I also wanted to clarify something for you. One of the pp's mentioned the difference in lactation counselors. You said you contacted an LC. Lactaction Consultants don't always have the same amount or type of training. In fact, they have much less training than an IBCLC...which is an International Board Certified Lactation Consultant. An IBCLC has much more training, and is regulated by the board and certified to be a Lactation Consultant. They didn't just get their LC status by taking a couple of classes, they are generally the most knowledgeable, and have far more training than MD's, and Ped's get all through medical school. That's why, sometimes if you have a tough prob, a doc. will refer you to an IBCLC, because they are specialists, and the docs are generally not specialists in that area.
Now that being said, from everything you've said, you child is wetting MORE than 6 wet diapers and having lots of poopy ones per day. It sounds like she's gaining weight well and meeting milestones.

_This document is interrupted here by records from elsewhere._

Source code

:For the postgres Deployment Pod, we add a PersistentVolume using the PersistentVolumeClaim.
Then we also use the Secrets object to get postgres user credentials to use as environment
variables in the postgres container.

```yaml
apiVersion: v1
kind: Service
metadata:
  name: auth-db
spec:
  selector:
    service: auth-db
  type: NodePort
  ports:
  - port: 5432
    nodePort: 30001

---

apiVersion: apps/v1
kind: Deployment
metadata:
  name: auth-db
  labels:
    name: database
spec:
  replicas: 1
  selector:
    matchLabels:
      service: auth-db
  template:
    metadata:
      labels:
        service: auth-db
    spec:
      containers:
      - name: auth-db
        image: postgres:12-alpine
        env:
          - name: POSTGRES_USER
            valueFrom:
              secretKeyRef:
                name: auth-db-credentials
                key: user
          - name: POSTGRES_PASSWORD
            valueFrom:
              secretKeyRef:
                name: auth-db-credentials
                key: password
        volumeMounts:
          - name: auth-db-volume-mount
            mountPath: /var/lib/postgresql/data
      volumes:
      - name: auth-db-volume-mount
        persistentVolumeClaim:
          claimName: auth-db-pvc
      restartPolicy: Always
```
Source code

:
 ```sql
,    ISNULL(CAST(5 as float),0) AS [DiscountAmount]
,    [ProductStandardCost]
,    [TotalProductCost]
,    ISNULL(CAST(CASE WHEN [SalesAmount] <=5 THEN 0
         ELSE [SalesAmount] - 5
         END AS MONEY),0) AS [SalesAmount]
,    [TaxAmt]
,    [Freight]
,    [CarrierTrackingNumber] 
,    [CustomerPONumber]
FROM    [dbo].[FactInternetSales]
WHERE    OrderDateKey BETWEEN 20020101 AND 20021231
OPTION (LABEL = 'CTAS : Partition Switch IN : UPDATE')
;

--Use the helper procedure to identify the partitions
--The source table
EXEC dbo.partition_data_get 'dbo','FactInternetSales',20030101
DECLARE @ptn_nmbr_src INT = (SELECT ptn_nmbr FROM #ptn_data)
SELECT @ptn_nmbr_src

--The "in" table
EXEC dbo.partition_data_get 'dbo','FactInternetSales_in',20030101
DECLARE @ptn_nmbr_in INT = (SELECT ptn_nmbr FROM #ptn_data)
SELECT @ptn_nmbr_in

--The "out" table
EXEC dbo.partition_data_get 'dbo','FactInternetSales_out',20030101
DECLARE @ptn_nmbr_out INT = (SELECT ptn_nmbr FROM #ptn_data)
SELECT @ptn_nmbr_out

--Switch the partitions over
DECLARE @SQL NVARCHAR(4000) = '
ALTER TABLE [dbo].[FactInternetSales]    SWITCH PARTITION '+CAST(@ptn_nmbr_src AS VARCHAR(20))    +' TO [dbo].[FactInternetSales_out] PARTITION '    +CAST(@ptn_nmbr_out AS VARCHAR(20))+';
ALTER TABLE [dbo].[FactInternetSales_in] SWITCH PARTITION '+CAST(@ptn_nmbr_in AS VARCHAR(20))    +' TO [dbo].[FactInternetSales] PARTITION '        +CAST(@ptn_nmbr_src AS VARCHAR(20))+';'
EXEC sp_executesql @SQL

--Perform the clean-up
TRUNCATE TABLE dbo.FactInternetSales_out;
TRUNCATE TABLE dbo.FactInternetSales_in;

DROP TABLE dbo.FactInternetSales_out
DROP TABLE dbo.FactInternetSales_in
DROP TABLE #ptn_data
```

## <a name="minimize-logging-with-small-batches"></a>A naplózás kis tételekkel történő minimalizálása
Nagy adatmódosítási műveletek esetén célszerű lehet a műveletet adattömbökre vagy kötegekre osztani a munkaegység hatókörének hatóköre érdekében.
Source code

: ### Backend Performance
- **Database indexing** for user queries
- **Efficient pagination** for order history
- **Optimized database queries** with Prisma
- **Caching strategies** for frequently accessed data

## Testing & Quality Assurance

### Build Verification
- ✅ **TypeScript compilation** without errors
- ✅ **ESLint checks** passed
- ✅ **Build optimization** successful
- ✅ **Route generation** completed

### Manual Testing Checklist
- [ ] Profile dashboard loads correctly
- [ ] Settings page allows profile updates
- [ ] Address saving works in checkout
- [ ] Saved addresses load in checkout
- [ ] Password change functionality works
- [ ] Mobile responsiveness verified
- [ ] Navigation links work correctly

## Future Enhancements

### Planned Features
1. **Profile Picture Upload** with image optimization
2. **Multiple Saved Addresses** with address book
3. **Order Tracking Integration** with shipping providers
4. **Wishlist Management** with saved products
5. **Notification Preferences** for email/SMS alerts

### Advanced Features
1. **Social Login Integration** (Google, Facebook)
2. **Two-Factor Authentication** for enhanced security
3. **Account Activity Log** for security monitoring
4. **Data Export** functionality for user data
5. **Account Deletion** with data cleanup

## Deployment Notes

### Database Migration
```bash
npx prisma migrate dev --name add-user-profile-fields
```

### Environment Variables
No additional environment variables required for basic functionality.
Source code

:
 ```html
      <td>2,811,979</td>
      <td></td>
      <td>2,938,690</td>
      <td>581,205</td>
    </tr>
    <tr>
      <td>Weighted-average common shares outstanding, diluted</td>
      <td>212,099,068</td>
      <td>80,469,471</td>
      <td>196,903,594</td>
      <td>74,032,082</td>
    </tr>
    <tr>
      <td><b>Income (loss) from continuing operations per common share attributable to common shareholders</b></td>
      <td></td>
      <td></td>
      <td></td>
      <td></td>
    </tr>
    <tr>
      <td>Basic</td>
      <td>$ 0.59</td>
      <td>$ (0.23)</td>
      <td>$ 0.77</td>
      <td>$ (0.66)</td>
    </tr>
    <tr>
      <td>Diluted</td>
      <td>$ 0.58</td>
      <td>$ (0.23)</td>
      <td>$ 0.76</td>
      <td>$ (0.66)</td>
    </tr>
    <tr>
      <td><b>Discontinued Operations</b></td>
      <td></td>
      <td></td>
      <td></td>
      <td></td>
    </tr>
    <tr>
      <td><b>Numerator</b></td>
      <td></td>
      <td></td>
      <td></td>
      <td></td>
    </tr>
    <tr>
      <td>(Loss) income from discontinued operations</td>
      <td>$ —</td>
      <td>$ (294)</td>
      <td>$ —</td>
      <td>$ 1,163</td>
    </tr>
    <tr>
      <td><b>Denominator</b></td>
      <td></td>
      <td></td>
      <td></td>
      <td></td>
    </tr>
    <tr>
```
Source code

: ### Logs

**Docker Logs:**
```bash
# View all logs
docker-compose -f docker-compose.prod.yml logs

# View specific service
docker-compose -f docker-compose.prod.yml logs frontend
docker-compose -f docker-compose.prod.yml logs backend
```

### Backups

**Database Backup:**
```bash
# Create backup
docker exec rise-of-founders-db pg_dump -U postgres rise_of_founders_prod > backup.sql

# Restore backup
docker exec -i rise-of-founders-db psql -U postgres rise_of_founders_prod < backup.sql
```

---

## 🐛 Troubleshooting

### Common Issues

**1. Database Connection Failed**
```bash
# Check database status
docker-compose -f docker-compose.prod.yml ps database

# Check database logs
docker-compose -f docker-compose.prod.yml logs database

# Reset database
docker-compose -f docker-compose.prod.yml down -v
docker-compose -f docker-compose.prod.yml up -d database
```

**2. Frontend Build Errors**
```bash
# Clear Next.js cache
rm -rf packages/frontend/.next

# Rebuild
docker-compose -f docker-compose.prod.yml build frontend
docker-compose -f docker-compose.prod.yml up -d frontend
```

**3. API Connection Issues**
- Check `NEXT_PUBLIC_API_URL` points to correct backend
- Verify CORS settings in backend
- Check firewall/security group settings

I know this is repeating everybody else who's posted to you, but I'd suggest the following things:
- RELAX! You have plenty of milk.
- Stop giving bottles or pacis until you have the kinks worked out of breastfeeding. Go without them at least 4-6 weeks and start re-introducing them after that point...AFTER you and she have perfected your breastfeeding relationship and your milk supply is well established.
- Stop looking at the clock. Go back up and read the signs of EARLY hunger cues. Offer the breast whenever she shows those early signs of hunger. Do NOT wait until she's crying to offer the breast. Newborns might eat every more often than the textbooks say, so don't wait until 2 hours have past. If you want to know how long its been between feedings, count from the start of one session to the start of the next one. Sometimes that's less than 2 hours...sometimes during growth spurts that's only an hour.
- Stop pumping for now. Relax and enjoy your baby. You don't need to pump after every session to increase your supply when its obvious your baby is getting enough milk by producing enough wet and dirty diapers and meeting milestones and gaining weight well already. Remember, breast pumps are a modern invention. The human body doesn't need the extra stimulation to produce the right amount of milk for your baby. It works by supply and demand. The baby knows how much she needs, so you nurse her as often as she needs to, and your body will supply as much as she needs. If she goes through a growth spurt, she'll be sending you cues that she needs to nurse more often, and you will do that and your body will follow suit and produce more milk, and then your baby will have more available per session and will go back to the normal time spacing of feedings that's right for her.
We're here for you! It's alot of work to breastfeed, but try to remember not to make more work out of it for yourself than necessary.